» TASK DESCRIPTION: Without the pictures, give the records again exactly as they appear.

» RECORD SET:

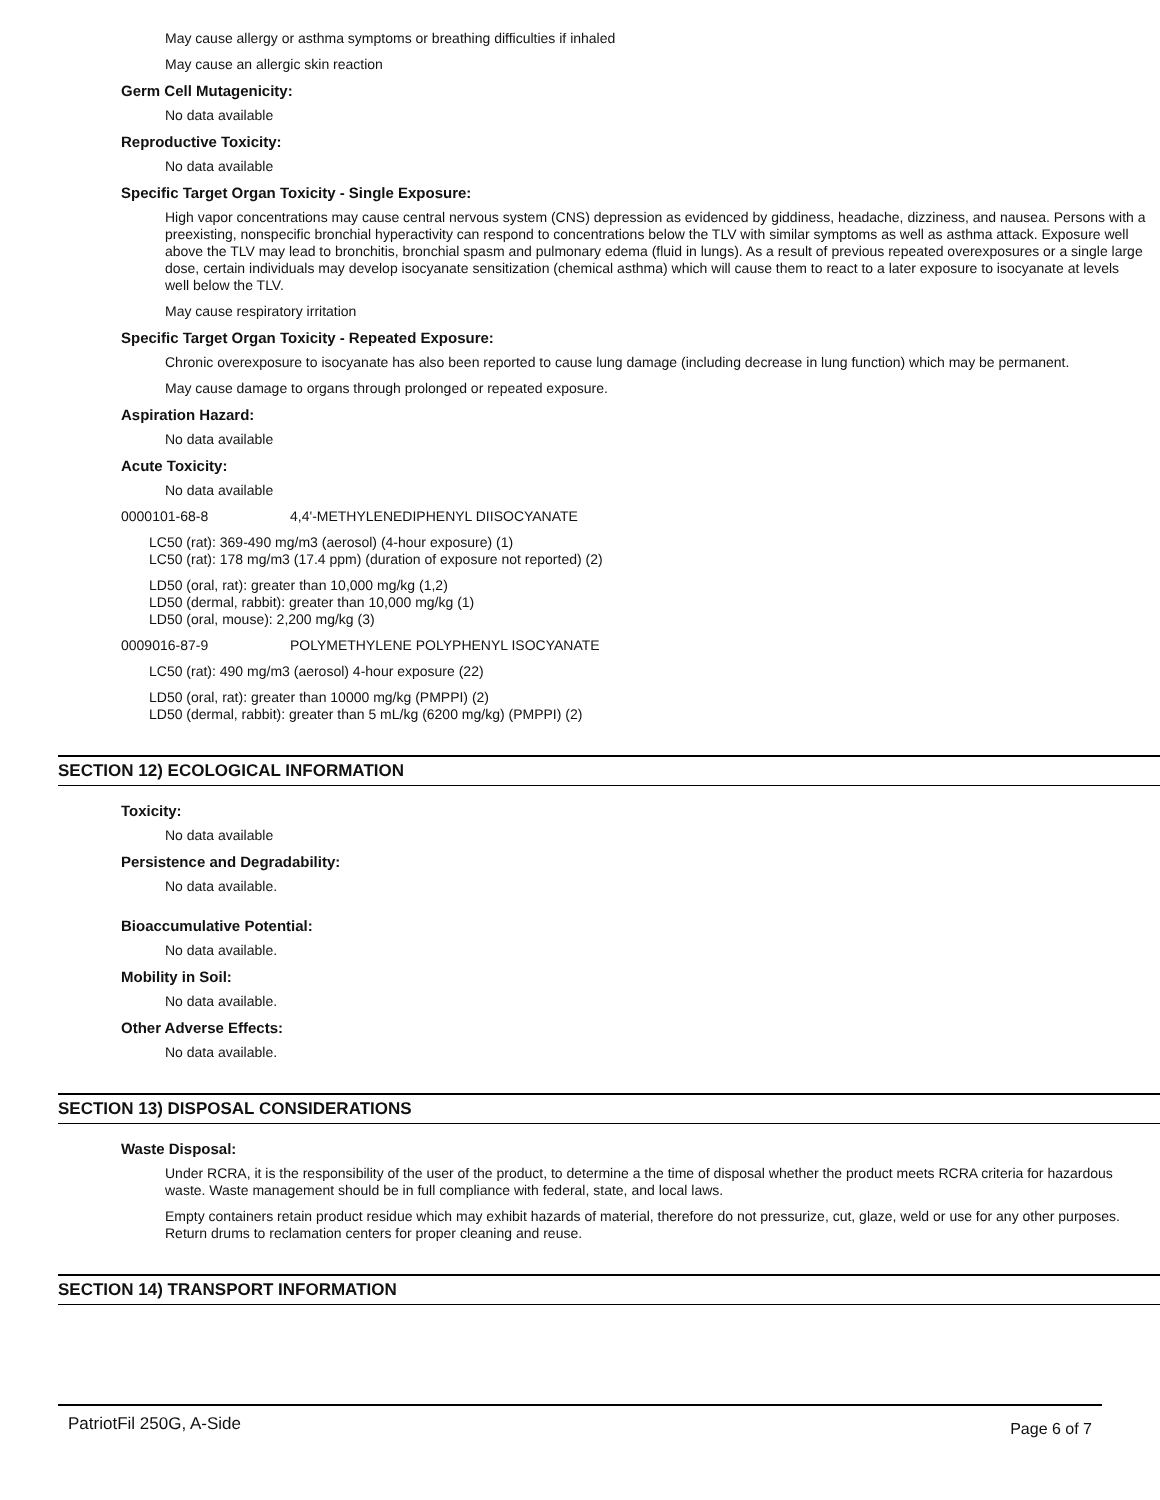May cause allergy or asthma symptoms or breathing difficulties if inhaled
May cause an allergic skin reaction
Germ Cell Mutagenicity:
No data available
Reproductive Toxicity:
No data available
Specific Target Organ Toxicity - Single Exposure:
High vapor concentrations may cause central nervous system (CNS) depression as evidenced by giddiness, headache, dizziness, and nausea. Persons with a preexisting, nonspecific bronchial hyperactivity can respond to concentrations below the TLV with similar symptoms as well as asthma attack. Exposure well above the TLV may lead to bronchitis, bronchial spasm and pulmonary edema (fluid in lungs). As a result of previous repeated overexposures or a single large dose, certain individuals may develop isocyanate sensitization (chemical asthma) which will cause them to react to a later exposure to isocyanate at levels well below the TLV.
May cause respiratory irritation
Specific Target Organ Toxicity - Repeated Exposure:
Chronic overexposure to isocyanate has also been reported to cause lung damage (including decrease in lung function) which may be permanent.
May cause damage to organs through prolonged or repeated exposure.
Aspiration Hazard:
No data available
Acute Toxicity:
No data available
0000101-68-8 4,4'-METHYLENEDIPHENYL DIISOCYANATE
LC50 (rat): 369-490 mg/m3 (aerosol) (4-hour exposure) (1)
LC50 (rat): 178 mg/m3 (17.4 ppm) (duration of exposure not reported) (2)
LD50 (oral, rat): greater than 10,000 mg/kg (1,2)
LD50 (dermal, rabbit): greater than 10,000 mg/kg (1)
LD50 (oral, mouse): 2,200 mg/kg (3)
0009016-87-9 POLYMETHYLENE POLYPHENYL ISOCYANATE
LC50 (rat): 490 mg/m3 (aerosol) 4-hour exposure (22)
LD50 (oral, rat): greater than 10000 mg/kg (PMPPI) (2)
LD50 (dermal, rabbit): greater than 5 mL/kg (6200 mg/kg) (PMPPI) (2)
SECTION 12) ECOLOGICAL INFORMATION
Toxicity:
No data available
Persistence and Degradability:
No data available.
Bioaccumulative Potential:
No data available.
Mobility in Soil:
No data available.
Other Adverse Effects:
No data available.
SECTION 13) DISPOSAL CONSIDERATIONS
Waste Disposal:
Under RCRA, it is the responsibility of the user of the product, to determine a the time of disposal whether the product meets RCRA criteria for hazardous waste. Waste management should be in full compliance with federal, state, and local laws.
Empty containers retain product residue which may exhibit hazards of material, therefore do not pressurize, cut, glaze, weld or use for any other purposes. Return drums to reclamation centers for proper cleaning and reuse.
SECTION 14) TRANSPORT INFORMATION
PatriotFil 250G, A-Side Page 6 of 7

» THE COMPLETED TASK:
May cause allergy or asthma symptoms or breathing difficulties if inhaled
May cause an allergic skin reaction
Germ Cell Mutagenicity:
No data available
Reproductive Toxicity:
No data available
Specific Target Organ Toxicity - Single Exposure:
High vapor concentrations may cause central nervous system (CNS) depression as evidenced by giddiness, headache, dizziness, and nausea. Persons with a preexisting, nonspecific bronchial hyperactivity can respond to concentrations below the TLV with similar symptoms as well as asthma attack. Exposure well above the TLV may lead to bronchitis, bronchial spasm and pulmonary edema (fluid in lungs). As a result of previous repeated overexposures or a single large dose, certain individuals may develop isocyanate sensitization (chemical asthma) which will cause them to react to a later exposure to isocyanate at levels well below the TLV.
May cause respiratory irritation
Specific Target Organ Toxicity - Repeated Exposure:
Chronic overexposure to isocyanate has also been reported to cause lung damage (including decrease in lung function) which may be permanent.
May cause damage to organs through prolonged or repeated exposure.
Aspiration Hazard:
No data available
Acute Toxicity:
No data available
0000101-68-8 4,4'-METHYLENEDIPHENYL DIISOCYANATE
LC50 (rat): 369-490 mg/m3 (aerosol) (4-hour exposure) (1)
LC50 (rat): 178 mg/m3 (17.4 ppm) (duration of exposure not reported) (2)
LD50 (oral, rat): greater than 10,000 mg/kg (1,2)
LD50 (dermal, rabbit): greater than 10,000 mg/kg (1)
LD50 (oral, mouse): 2,200 mg/kg (3)
0009016-87-9 POLYMETHYLENE POLYPHENYL ISOCYANATE
LC50 (rat): 490 mg/m3 (aerosol) 4-hour exposure (22)
LD50 (oral, rat): greater than 10000 mg/kg (PMPPI) (2)
LD50 (dermal, rabbit): greater than 5 mL/kg (6200 mg/kg) (PMPPI) (2)
SECTION 12) ECOLOGICAL INFORMATION
Toxicity:
No data available
Persistence and Degradability:
No data available.
Bioaccumulative Potential:
No data available.
Mobility in Soil:
No data available.
Other Adverse Effects:
No data available.
SECTION 13) DISPOSAL CONSIDERATIONS
Waste Disposal:
Under RCRA, it is the responsibility of the user of the product, to determine a the time of disposal whether the product meets RCRA criteria for hazardous waste. Waste management should be in full compliance with federal, state, and local laws.
Empty containers retain product residue which may exhibit hazards of material, therefore do not pressurize, cut, glaze, weld or use for any other purposes. Return drums to reclamation centers for proper cleaning and reuse.
SECTION 14) TRANSPORT INFORMATION
PatriotFil 250G, A-Side Page 6 of 7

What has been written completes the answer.